_THE DATA_

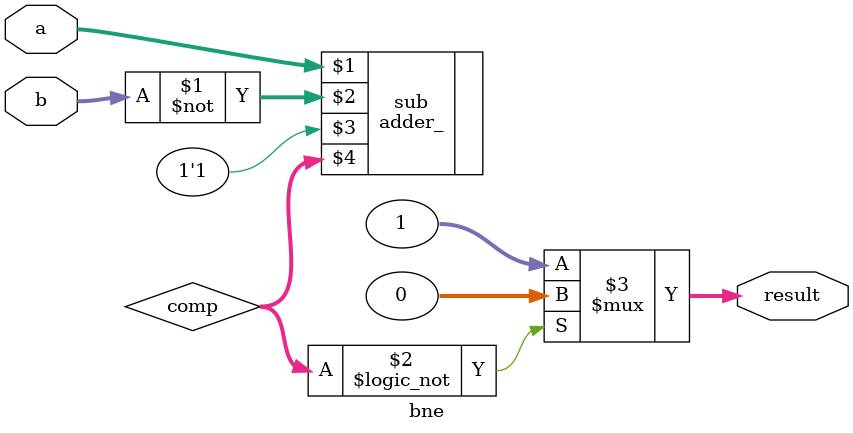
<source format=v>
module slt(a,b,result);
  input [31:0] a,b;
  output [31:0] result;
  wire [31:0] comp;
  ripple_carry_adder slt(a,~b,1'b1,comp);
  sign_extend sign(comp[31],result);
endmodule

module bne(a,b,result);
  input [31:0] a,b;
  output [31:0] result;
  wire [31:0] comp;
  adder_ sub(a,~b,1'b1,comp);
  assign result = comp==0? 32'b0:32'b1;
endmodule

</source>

--

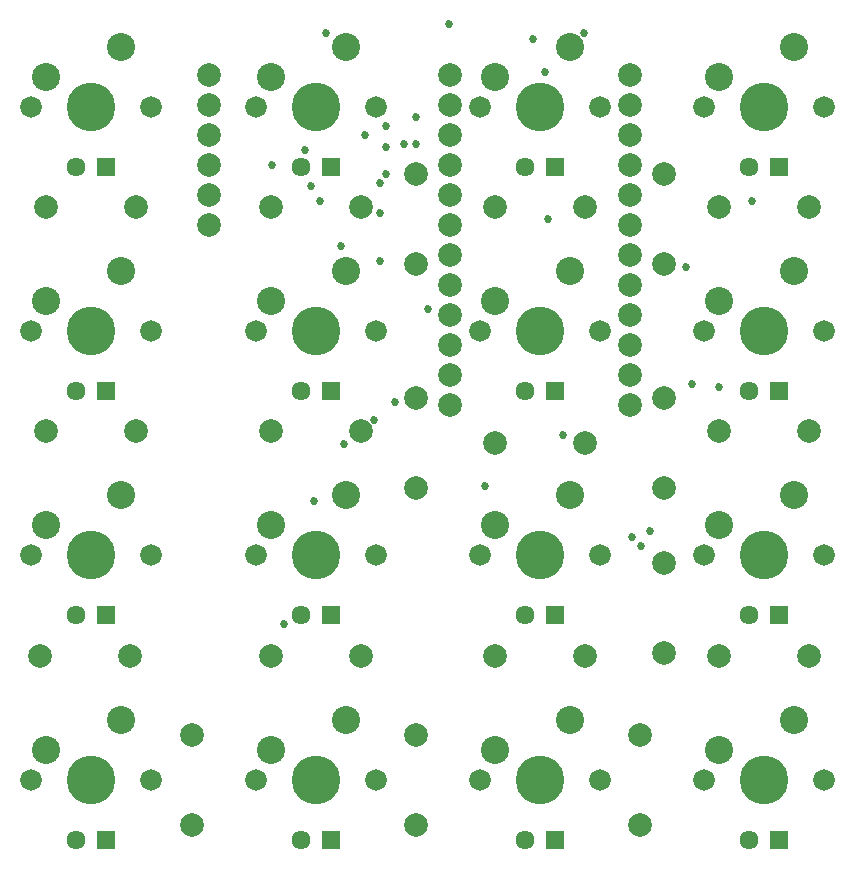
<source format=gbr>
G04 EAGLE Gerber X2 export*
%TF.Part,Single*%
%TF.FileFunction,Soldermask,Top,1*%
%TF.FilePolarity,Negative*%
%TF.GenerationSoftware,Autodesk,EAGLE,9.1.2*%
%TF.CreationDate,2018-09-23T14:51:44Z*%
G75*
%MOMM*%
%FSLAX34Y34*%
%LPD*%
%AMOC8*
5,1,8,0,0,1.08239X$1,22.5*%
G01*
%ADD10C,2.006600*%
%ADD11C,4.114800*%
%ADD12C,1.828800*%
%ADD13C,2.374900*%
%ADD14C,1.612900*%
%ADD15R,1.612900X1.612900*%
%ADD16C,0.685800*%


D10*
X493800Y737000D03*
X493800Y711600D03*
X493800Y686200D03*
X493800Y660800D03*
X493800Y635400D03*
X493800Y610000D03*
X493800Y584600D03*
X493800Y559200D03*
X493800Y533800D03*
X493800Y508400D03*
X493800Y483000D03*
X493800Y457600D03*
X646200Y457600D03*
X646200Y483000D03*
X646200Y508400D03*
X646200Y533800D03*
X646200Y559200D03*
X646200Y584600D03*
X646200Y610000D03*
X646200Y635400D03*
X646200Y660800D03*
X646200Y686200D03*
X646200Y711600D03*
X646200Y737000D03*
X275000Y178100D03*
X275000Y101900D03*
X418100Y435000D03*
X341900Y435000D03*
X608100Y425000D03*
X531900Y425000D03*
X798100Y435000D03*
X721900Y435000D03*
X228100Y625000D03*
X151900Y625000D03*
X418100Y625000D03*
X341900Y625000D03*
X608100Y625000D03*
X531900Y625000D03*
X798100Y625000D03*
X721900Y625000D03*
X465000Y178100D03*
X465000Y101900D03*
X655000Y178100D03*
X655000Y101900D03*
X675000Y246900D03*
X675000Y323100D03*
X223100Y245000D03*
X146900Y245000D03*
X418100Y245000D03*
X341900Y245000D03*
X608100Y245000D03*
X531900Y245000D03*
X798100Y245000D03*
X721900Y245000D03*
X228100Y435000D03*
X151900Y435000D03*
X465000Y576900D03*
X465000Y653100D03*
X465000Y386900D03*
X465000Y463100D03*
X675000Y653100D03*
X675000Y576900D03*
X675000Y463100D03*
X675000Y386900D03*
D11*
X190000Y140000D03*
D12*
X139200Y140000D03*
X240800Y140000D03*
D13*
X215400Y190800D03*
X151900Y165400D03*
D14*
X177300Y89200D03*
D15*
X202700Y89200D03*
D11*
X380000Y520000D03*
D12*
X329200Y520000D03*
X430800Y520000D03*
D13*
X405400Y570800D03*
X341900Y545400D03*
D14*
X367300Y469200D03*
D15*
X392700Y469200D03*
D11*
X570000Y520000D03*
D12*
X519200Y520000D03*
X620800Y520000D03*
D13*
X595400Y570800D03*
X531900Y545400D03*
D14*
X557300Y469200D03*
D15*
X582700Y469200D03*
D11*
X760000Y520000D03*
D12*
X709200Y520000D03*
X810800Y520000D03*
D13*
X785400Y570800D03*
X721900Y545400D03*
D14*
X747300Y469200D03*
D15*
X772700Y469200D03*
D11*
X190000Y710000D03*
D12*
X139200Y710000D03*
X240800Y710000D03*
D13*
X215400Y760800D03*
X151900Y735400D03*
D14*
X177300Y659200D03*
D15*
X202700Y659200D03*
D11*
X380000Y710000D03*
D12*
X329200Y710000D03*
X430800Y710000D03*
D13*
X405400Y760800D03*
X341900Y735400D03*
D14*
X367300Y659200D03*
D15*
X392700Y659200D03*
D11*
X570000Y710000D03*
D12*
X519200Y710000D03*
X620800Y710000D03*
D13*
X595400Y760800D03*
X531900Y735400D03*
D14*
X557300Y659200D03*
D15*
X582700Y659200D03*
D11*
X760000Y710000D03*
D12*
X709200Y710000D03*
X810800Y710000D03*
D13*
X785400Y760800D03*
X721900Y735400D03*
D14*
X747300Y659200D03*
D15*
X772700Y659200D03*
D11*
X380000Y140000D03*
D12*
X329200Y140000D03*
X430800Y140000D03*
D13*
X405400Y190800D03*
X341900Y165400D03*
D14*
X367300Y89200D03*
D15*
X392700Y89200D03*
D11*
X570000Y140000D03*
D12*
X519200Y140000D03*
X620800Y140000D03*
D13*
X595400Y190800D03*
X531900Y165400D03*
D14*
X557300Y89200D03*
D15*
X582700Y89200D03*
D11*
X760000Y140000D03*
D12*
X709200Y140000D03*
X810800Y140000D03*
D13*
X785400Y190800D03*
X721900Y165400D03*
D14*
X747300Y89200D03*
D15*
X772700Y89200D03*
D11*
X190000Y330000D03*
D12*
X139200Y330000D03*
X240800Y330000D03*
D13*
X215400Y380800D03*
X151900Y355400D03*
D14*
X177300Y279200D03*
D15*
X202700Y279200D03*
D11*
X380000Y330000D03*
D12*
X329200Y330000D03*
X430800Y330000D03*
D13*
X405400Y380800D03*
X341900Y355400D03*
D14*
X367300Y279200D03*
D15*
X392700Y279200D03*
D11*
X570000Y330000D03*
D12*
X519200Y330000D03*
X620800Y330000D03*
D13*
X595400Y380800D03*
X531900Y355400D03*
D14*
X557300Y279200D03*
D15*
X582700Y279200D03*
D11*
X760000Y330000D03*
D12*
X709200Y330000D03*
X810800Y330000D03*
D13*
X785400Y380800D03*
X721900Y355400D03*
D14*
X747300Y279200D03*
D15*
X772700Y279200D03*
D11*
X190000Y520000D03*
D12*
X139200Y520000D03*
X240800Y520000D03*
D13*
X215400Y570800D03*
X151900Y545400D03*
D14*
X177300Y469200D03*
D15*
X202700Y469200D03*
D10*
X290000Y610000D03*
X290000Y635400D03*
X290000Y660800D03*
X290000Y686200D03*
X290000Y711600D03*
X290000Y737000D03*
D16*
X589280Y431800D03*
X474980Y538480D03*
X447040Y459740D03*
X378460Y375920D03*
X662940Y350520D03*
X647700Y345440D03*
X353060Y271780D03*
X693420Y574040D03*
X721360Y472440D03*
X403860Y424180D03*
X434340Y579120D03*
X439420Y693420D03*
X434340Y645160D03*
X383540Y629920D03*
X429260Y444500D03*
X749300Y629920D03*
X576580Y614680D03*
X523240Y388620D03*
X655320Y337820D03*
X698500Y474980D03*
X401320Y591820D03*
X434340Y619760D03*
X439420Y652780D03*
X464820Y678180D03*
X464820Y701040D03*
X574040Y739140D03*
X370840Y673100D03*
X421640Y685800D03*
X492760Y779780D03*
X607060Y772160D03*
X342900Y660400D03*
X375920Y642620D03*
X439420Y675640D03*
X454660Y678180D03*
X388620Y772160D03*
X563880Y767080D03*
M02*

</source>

_ACTIVITY_
Report each line of the data in which "source" occurs.

_SOLUTION TO THE PROBLEM_
<source format=v>
</source>
<source format=gbr>
</source>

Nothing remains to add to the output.